Benefits of Solo Oil’s helium investment highlighted by recent oil and gas price volatility

By Trevor Hoey. Published at May 29, 2017, in Mining

European-based Solo Oil plc (AIM: SOLO) recently confirmed that the company had taken the decision not to exercise its option to acquire a further 10% of Helium One.

When the agreement to acquire the initial 10% interest was negotiated in March, there was an option for Solo to acquire a further 10% interest within 90 days. However, management is of the view that the initial stake already provides a core investment with significant potential upside, and has taken the decision not to exercise its option.

As a backdrop, Solo Oil plc (AIM: SOLO), is a natural resources investment company focused on acquiring and developing a diverse global non-operated portfolio of strategic oil and gas assets.

Quality portfolio of projects at various stages on the development curve

With a number of other highly prospective investments in play, including the Ntorya gas condensate discovery in Tanzania and the Horse Hill oil discovery in the UK, Solo is spoilt for choice in terms of prioritising capital investment across the projects.

Consequently, management’s decision regarding the Helium One project should not be viewed as a negative, which perhaps was the case judging by the dip in its share price earlier this week.

Solo has a balanced mix of highly prospective early stage investments, as well as the more advanced Horse Hill project where flow tests were conducted in 2016 resulting in three separate zones being identified with record-breaking stable dry oil flows from all zones. The total combined flow rate was 1688 barrels of oil per day.

Consequently, the company has the potential to generate cash flow while developing other projects, providing both stability and a lesser degree of funding uncertainty. Solo’s investment portfolio is outlined below.

With oil and gas prices experiencing volatility Solo’s investment in a unique form of energy in helium is likely to be well received.

Solo benefits from Helium One’s extensive exploration progress

Helium One is a pure play helium explorer in Tanzania, with the group being an independent specialist explorer focused on becoming a major supplier to the global helium market.

Helium One has completed the acquisition of extensive airborne geophysical data with the preliminary grids expected to be received later in May 2017.

In parallel with this and to complement that data, after successful analysis of the soil micro-seepage survey completed in 2016, a further more detailed soil geochemistry survey is expected to commence in the third quarter of 2017.

To date, Helium One has collected and analysed almost 1,500 soil samples for helium, CO2, hydrogen, nitrogen and hydrocarbons in the most advanced project in the Rukwa licence area.

The work programme being undertaken in 2017 is intended to identify drillable prospects as soon as practical with drilling planned for 2018.
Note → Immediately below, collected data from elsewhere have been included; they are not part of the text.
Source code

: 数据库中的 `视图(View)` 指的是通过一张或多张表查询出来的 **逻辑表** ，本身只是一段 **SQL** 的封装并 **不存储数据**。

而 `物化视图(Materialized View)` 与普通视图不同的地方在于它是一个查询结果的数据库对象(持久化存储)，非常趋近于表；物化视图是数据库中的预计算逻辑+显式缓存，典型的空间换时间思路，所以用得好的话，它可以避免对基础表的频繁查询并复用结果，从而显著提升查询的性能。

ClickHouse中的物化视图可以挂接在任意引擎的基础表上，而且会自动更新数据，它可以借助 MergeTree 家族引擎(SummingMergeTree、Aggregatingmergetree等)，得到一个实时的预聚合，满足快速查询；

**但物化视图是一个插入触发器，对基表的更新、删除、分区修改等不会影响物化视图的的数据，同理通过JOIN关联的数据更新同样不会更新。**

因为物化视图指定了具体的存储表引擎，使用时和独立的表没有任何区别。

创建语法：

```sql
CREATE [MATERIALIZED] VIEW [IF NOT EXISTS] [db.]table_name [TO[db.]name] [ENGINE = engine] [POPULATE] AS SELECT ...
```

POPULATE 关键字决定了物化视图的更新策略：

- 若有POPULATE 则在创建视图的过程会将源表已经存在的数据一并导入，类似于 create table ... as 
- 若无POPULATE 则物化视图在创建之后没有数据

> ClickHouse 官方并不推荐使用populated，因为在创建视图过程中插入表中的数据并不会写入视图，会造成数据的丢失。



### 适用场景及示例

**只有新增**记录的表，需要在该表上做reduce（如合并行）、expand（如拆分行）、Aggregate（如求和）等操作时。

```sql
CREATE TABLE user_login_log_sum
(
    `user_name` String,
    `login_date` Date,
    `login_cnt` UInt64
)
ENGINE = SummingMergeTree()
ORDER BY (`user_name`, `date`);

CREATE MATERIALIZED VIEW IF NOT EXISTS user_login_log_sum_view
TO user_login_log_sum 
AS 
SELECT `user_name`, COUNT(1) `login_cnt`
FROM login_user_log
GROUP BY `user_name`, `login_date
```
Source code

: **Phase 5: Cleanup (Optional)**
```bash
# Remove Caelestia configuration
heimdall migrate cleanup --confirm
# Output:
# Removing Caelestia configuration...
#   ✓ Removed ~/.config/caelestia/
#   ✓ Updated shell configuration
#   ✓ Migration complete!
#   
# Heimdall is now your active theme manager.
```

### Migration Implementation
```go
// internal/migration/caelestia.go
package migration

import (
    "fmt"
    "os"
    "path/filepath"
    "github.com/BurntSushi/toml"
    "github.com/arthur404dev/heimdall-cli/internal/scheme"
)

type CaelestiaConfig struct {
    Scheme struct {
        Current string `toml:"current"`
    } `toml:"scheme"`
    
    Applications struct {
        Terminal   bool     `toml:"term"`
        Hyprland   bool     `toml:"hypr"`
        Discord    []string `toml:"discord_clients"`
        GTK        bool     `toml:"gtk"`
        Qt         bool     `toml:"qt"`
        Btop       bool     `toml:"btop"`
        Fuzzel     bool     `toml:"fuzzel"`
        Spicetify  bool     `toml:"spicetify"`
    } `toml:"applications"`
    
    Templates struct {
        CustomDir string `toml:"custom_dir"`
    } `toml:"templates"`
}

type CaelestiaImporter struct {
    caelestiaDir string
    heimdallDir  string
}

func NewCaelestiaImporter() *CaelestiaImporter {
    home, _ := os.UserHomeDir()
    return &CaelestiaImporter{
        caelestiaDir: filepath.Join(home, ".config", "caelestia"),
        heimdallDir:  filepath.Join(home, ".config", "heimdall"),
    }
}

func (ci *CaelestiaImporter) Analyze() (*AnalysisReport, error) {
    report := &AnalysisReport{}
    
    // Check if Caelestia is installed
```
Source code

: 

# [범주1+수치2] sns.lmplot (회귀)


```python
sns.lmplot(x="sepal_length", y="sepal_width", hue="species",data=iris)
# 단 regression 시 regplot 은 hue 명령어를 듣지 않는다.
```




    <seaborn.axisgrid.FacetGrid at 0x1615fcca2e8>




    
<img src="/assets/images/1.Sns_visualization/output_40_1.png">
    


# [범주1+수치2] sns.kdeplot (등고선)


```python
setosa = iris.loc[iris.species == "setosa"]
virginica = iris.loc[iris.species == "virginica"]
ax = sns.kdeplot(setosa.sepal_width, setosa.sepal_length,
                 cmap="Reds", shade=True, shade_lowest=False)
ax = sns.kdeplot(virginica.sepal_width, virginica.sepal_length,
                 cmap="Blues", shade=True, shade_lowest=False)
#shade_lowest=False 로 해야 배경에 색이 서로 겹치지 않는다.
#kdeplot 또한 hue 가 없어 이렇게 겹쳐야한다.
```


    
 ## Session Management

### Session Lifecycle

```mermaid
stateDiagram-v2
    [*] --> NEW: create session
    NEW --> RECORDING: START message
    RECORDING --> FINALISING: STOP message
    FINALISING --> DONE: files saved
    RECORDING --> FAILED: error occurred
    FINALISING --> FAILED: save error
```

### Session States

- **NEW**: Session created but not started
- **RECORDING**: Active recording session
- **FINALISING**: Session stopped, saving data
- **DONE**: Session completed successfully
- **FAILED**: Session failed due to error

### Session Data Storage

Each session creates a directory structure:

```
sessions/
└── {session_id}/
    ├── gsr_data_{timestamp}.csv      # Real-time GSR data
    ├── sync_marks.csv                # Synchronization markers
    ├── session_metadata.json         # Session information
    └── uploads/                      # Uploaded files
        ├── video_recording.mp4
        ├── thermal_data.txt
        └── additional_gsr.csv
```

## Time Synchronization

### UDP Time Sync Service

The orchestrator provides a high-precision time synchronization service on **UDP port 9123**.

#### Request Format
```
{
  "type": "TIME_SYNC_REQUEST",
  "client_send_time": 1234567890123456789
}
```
Helium exposure pays dividends as oil price experiences turbulence

Helium makes for an interesting play at a time when there is extreme volatility in the oil and gas industry with one of the main obstacles being an oversupply which has forced OPEC producers to make production cuts, a move that has just been extended for a further nine months.

Just as Helium One has a first mover advantage in the helium market, Solo is now positioned to capitalise on an anticipated surge in demand for the commodity, particularly given the lack of new supply coming on stream.

The flagship Rukwa project has independently certified most likely unrisked prospective recoverable helium volumes of 98.9 billion cubic feet (BCF).

Discussing the attributes of the Rukwa asset, Solo’s Chairman, Neil Ritson said, “Helium One’s licence areas, and especially Rukwa, represent one of the most exciting new potential sources of commercial helium in the world today, with the most recent results from the field continuing to be very encouraging, and the integration of all the data will move us much closer to drilling a subsurface trap”.

Supply demand dynamics appear compelling

Current global helium demand is approximately 6 billion cubic feet (bcf), making the scale of the Rukwa resource of strategic global importance to the future supply of helium over the coming decades.

With limited new supply coming on stream and the shutdown of the US Federal helium reserve in 2021, Helium One is well placed to potentially become a significant player in the global market.

Assessing the demand side of the equation, Ritson highlighted the fact that helium is a naturally occurring elemental gas which is critical to the function of superconductors used in several forms of scientific and medical scanners, such as magnetic resonance imaging machines (MRI).

Helium also has extensive uses in computing and communications infrastructure manufacture, industrial testing and transportation. Furthermore, it is a non-substitutable commodity with boiling point close to Absolute Zero, as well as possessing inert, low atomic weight with small molecules.

Global demand for helium has been growing at an annual rate of approximately 3% and this is estimated to continue, if not accelerate given the prospect of demand from new technologies. Consequently, the projected supply deficit presents a significant pricing opportunity for future producers.

While Solo traditionally is a non-operator in relation to its investments, in the case of Helium One its expertise in upstream oil and gas will be used to progress technical work and derisking prospects ahead of exploration drilling which is currently scheduled for 2018.